Pakistan's Eighth Five-Year National Economy Plans (or simply viewed as the Eighth Five-Year Plan) was a set of centralized and planned economic goals and objectives aimed at enhancing economic development and productivity. Pakistan between 1993 and 1998
The plan was drawn up and presented by the popularly elected Prime Minister Benazir Bhutto at the first session of parliament as part of a social capitalist policy aimed at improving economic development in Pakistan.

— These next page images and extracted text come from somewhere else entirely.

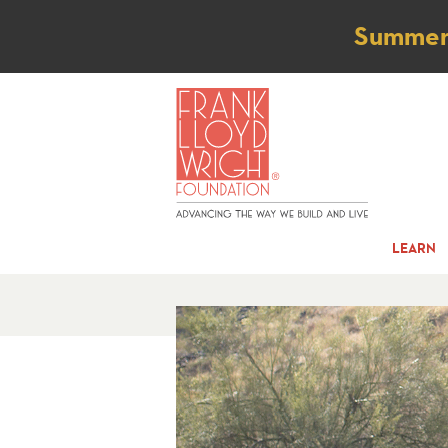
Not
Summer t
LEARN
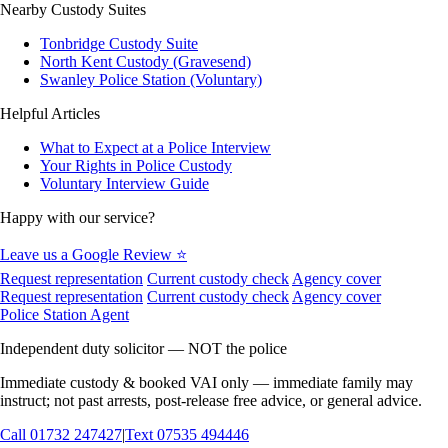
Nearby Custody Suites
Tonbridge Custody Suite
North Kent Custody (Gravesend)
Swanley Police Station (Voluntary)
Helpful Articles
What to Expect at a Police Interview
Your Rights in Police Custody
Voluntary Interview Guide
Happy with our service?
Leave us a Google Review ⭐
Request representation
Current custody check
Agency cover
Request representation
Current custody check
Agency cover
Police Station Agent
Independent duty solicitor — NOT the police
Immediate custody & booked VAI only — immediate family may
instruct; not past arrests, post-release free advice, or general advice.
Call
01732 247427
|
Text
07535 494446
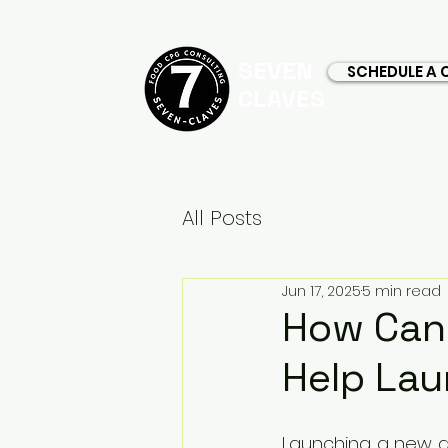
SEVEN
SCHEDULE A 
CLAVES
All Posts
Jun 17, 2025
5 min read
How Can 
Help Lau
Launching a new drin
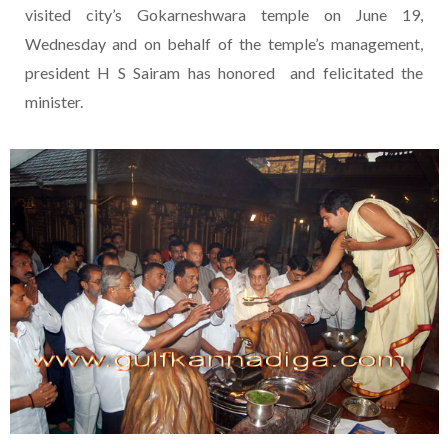
visited city’s Gokarneshwara temple on June 19,
Wednesday and on behalf of the temple’s management,
president H S Sairam has honored and felicitated the
minister.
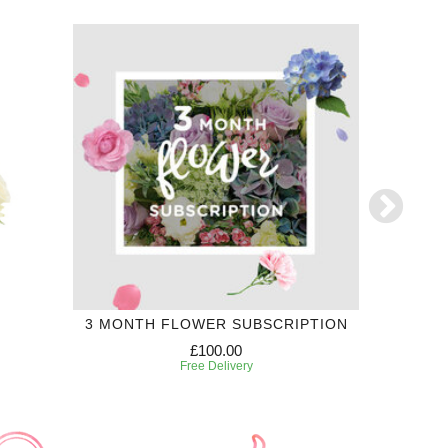
3 MONTH FLOWER SUBSCRIPTION
£100.00
Free Delivery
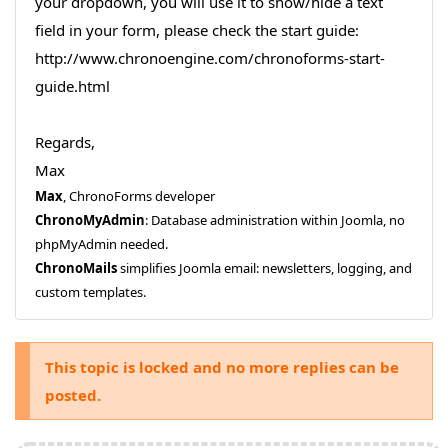
your dropdown, you will use it to show/hide a text
field in your form, please check the start guide:
http://www.chronoengine.com/chronoforms-start-
guide.html
Regards,
Max
Max
, ChronoForms developer
ChronoMyAdmin
: Database administration within Joomla, no
phpMyAdmin needed.
ChronoMails
simplifies Joomla email: newsletters, logging, and
custom templates.
This topic is locked and no more replies can be
posted.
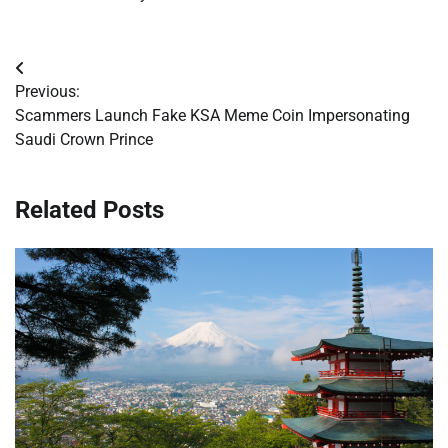
Post
Previous:
navigation
Scammers Launch Fake KSA Meme Coin Impersonating
Saudi Crown Prince
Related Posts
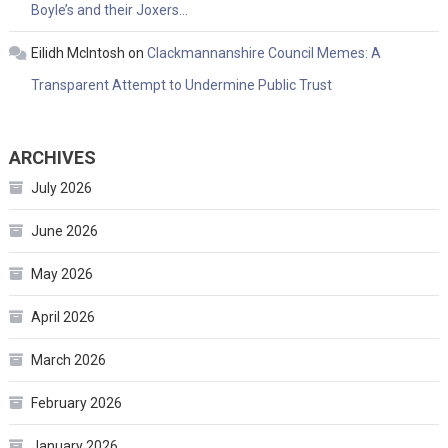
Boyle’s and their Joxers…
Eilidh McIntosh
on
Clackmannanshire Council Memes: A
Transparent Attempt to Undermine Public Trust
ARCHIVES
July 2026
June 2026
May 2026
April 2026
March 2026
February 2026
January 2026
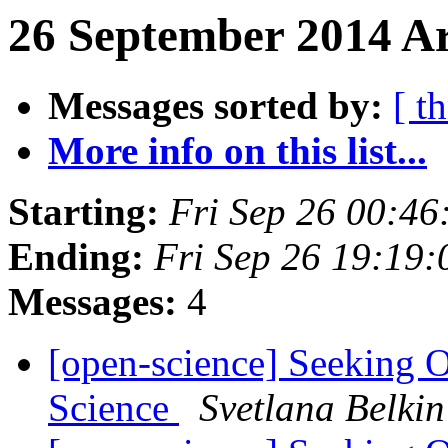
26 September 2014 Ar
Messages sorted by:
[ t
More info on this list...
Starting:
Fri Sep 26 00:4
Ending:
Fri Sep 26 19:19
Messages:
4
[open-science] Seeking 
Science
Svetlana Belkin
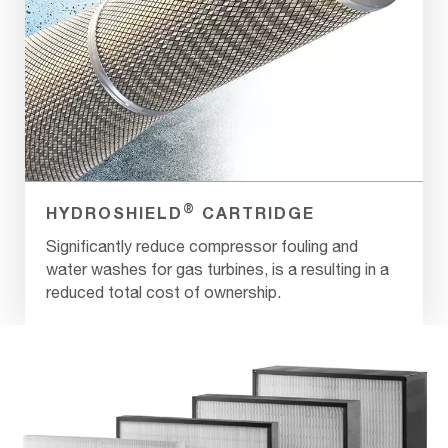
®
HYDROSHIELD
CARTRIDGE
Significantly reduce compressor fouling and
water washes for gas turbines, is a resulting in a
reduced total cost of ownership.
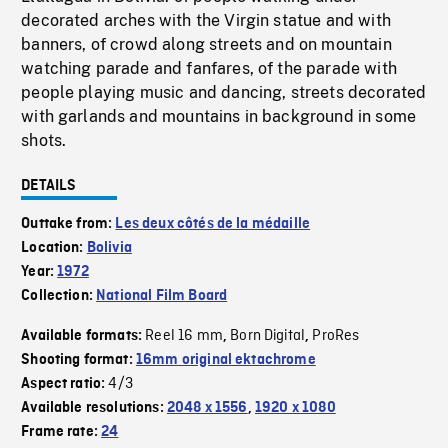
decorated arches with the Virgin statue and with
banners, of crowd along streets and on mountain
watching parade and fanfares, of the parade with
people playing music and dancing, streets decorated
with garlands and mountains in background in some
shots.
DETAILS
Outtake from:
Les deux côtés de la médaille
Location:
Bolivia
Year:
1972
Collection:
National Film Board
Reel 16 mm
Born Digital
ProRes
Available formats:
,
,
Shooting format:
16mm original ektachrome
4/3
Aspect ratio:
Available resolutions:
2048 x 1556
,
1920 x 1080
Frame rate:
24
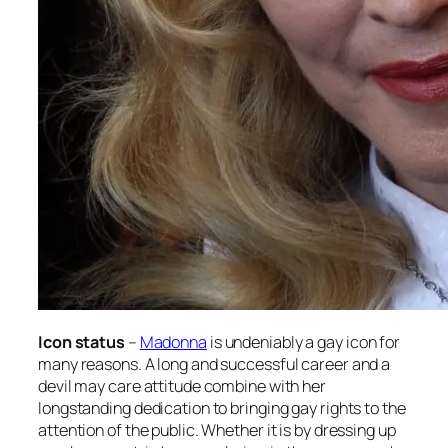
Icon status
–
Madonna
is undeniably a gay icon for
many reasons. A long and successful career and a
devil may care attitude combine with her
longstanding dedication to bringing gay rights to the
attention of the public. Whether it is by dressing up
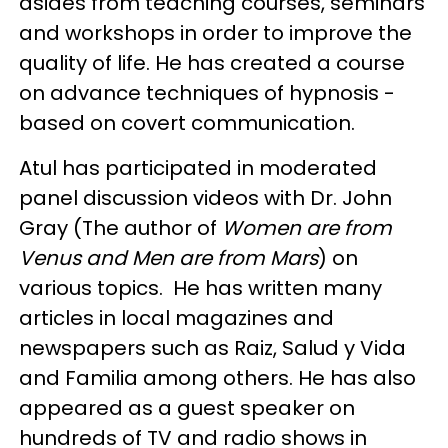
asides from teaching courses, seminars
and workshops in order to improve the
quality of life. He has created a course
on advance techniques of hypnosis -
based on covert communication.
Atul has participated in moderated
panel discussion videos with Dr. John
Gray (The author of
Women are from
Venus and Men are from Mars
) on
various topics. He has written many
articles in local magazines and
newspapers such as Raiz, Salud y Vida
and Familia among others. He has also
appeared as a guest speaker on
hundreds of TV and radio shows in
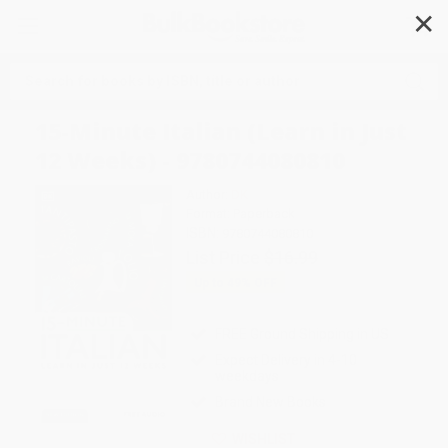
✕
Search
15-Minute Italian (Learn in Just
12 Weeks) - 9780744080810
Author:
DK
Format: Paperback
ISBN:
9780744080810
List Price
$16.99
Up to
49
% OFF
FREE Ground Shipping in US
Expect Delivery in 4-10
weekdays
Brand New Books
WISHLIST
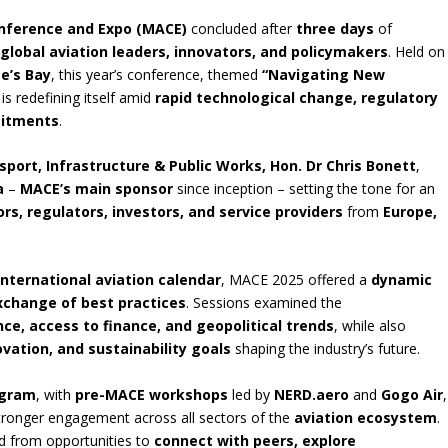
onference and Expo (MACE)
concluded after
three days
of
g
global aviation leaders, innovators, and policymakers
. Held on
ge’s Bay
, this year’s conference, themed
“Navigating New
is redefining itself amid
rapid technological change, regulatory
mitments
.
sport, Infrastructure & Public Works, Hon. Dr Chris Bonett
,
a
–
MACE’s main sponsor
since inception – setting the tone for an
rs, regulators, investors, and service providers
from
Europe,
international aviation calendar
, MACE 2025 offered a
dynamic
xchange of best practices
. Sessions examined the
nce, access to finance, and geopolitical trends
, while also
ovation, and sustainability goals
shaping the industry’s future.
ogram
, with
pre-MACE workshops
led by
NERD.aero
and
Gogo Air
,
tronger engagement across all sectors of the
aviation ecosystem
.
ed from opportunities to
connect with peers, explore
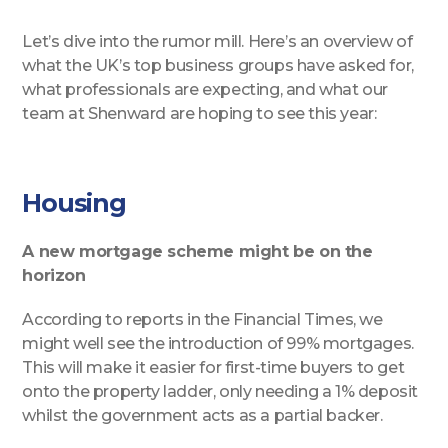
Let’s dive into the rumor mill. Here’s an overview of
what the UK’s top business groups have asked for,
what professionals are expecting, and what our
team at Shenward are hoping to see this year:
Housing
A new mortgage scheme might be on the
horizon
According to reports in the Financial Times, we
might well see the introduction of 99% mortgages.
This will make it easier for first-time buyers to get
onto the property ladder, only needing a 1% deposit
whilst the government acts as a partial backer.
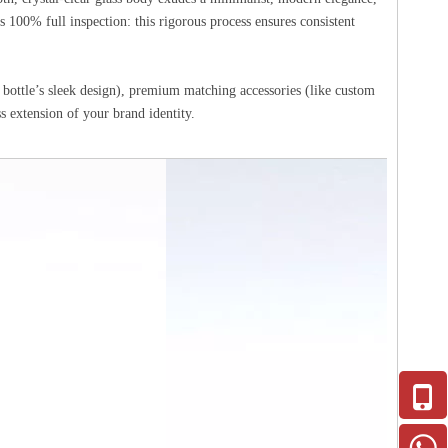
 100% full inspection: this rigorous process ensures consistent
 bottle’s sleek design), premium matching accessories (like custom
 extension of your brand identity.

Following the completion of the seventh five-year plan on June 30, 1993, the annual plan was launched and also integrated with the eighth plan and finally launched by Benazir Bhutto on May 31, 1994. The Planning and Planning Framework was initiated by Benazir Bhutto following the successful completion of the seventh plan, unveiled in 1988. At a meeting of the Economic Coordinating Committee (ECC) chaired by Benazir Bhutto, the five-year plan was prepared in consultation with interim governments and federal government bureaus, consisting of 28 technical committees composed of 2,500 technocrats from the combined public and private sector. The plan reflected the initiatives and policies of forming a government to adapt to a dynamic and equitable economic system.
The plan emphasizes public-private partnerships and prioritizes the empowerment and development of the social and energy sectors, drainage and physical civil infrastructure. The plan did not meet all of its targets, and in 1998 the plan was successfully terminated in favor of continuing the privatization program of the future popularly elected Prime Minister Nawaz Sharif.